There are many good reasons why we should be limiting our sugar intake (see our tips for cutting back). The sugar we add to our coffee or sprinkle on our breakfast cereal contributes to our intake, but about 80% of the sugars we eat are in the foods we buy, with soft drinks, juices, fruit-based drinks, confectionery, cakes and sports drinks the main culprits.

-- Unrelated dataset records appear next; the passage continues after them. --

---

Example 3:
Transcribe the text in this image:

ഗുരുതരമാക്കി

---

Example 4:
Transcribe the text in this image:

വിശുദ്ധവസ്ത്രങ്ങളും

And most of these foods are low in nutrition as well.  

How much is too much?

In the Australian Dietary Guidelines of 2003 (currently being revised), the National Health and Medical Research Council (NHMRC) stated there was no evidence that, for most children and adults, deriving up to 15%-20% of energy (kilojoules) from sugars is a problem.

  • For a man aged 19-70, weighing 76kg, this translates to a maximum of 136g (or 34 4g-teaspoons) of sugar a day.
  • For a woman aged 19-70, weighing 61kg, it’s 105g (or about 26 teaspoons) of sugar a day.

Health risks of too much

The most recent studies indicate Australians are consuming more sugar than they need for a healthy diet. An over-consumption not only adds empty kilojoules to the diet but may also increase our risk of heart disease, according to the American Heart Association (AHA). High intake of added sugars – those we sprinkle in our coffee or on our cereal, and those that manufacturers add to everything from confectionery to tomato sauce – is associated with increased risks of high blood pressure, high triglyceride levels, and other risk factors for heart disease and stroke.

If the thought of less sweetness in your diet is unpalatable, then intense sweeteners are an alternative. But they are usually present in heavily processed foods that don’t provide much nutritional value (such as biscuits, cakes, confectionery and soft drinks), so should not be consumed in large amounts anyway.